The post ‘Did you do it?’ addressed individual accountability. What about teams? An organized group plan creates deadlines, agrees on commitments, and develops action plans with the identified elements of ‘Who, What, and When.’ Without all three, there will inevitably be differing interpretations.  Even with a perfect plan, individuals interpret details, and deadlines slip.

How do we instill accountability and planning?

Project management tools aid in managing large complex initiatives involving numerous individuals and teams with many dependencies and milestones. Sometimes, it is a single person who drives the work, and using a planning tool to project for the next quarter is a valuable method that sets out the weekly deliverable and who needs to be involved. For example, I use a simple Scaling Up tool called the Quarterly Race. It is a race to get to the 13-week finish line, with a milestone for each week getting to the end, week 13. Then on a quarterly, monthly, and weekly basis, the key events and milestones are put into a calendar.

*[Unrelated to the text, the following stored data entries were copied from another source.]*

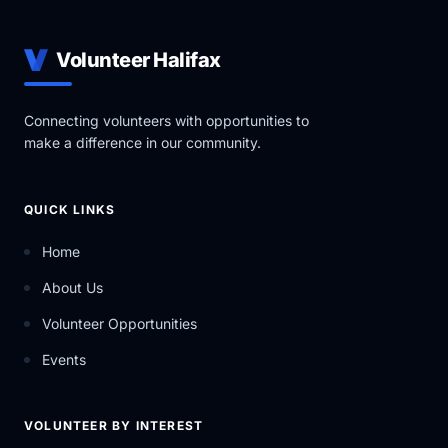
Transformative: We will create a bold future.
Volunteer Halifax
Connecting volunteers with opportunities to
make a difference in our community.
QUICK LINKS
Home
About Us
Volunteer Opportunities
Events
VOLUNTEER BY INTEREST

While simple, it is effective.

The issue within teams is that one person is always accountable for a group effort. So they have to encourage, pursue, and sadly even threaten. But why? The issue you are dealing with is not unique to you and your team. So how do we keep everyone on track with the right people doing the right thing? Are we all aware of the expectations?  

Use technology, again, to help manage the activities. Project planning tools that provide reminders and highlight progress benefit group projects. Accountability applications where you can record actions and assign weekly accountability and track can help keep everyone on the team on track, rather than relying on one member to get the work done or, worse off, having to remind others of their commitments constantly. Many tools available with varying simplicity and functionality will work for you and are guaranteed far better than what you have today. After all, why does someone need to feel like the nag following up and then blamed for ’picking on someone just because they haven’t done what they said they would do? 

Use a version of ‘Who, what, When’ to record all actions, develop a project plan or the Quarterly Race, and schedule everything, literally all meetings, deadlines, and research time, and finally use a tracker – automated is best, but a spreadsheet is better than none. These few tools will help the team understand tasks and deliverables, who is doing it, and keep everyone accountable. If you want to do it well, use all the components.

Those who say they don’t need any planning are the ones who need it most, and those who suggest that any tool that tracks is a time waste are not planning and likely missing far more.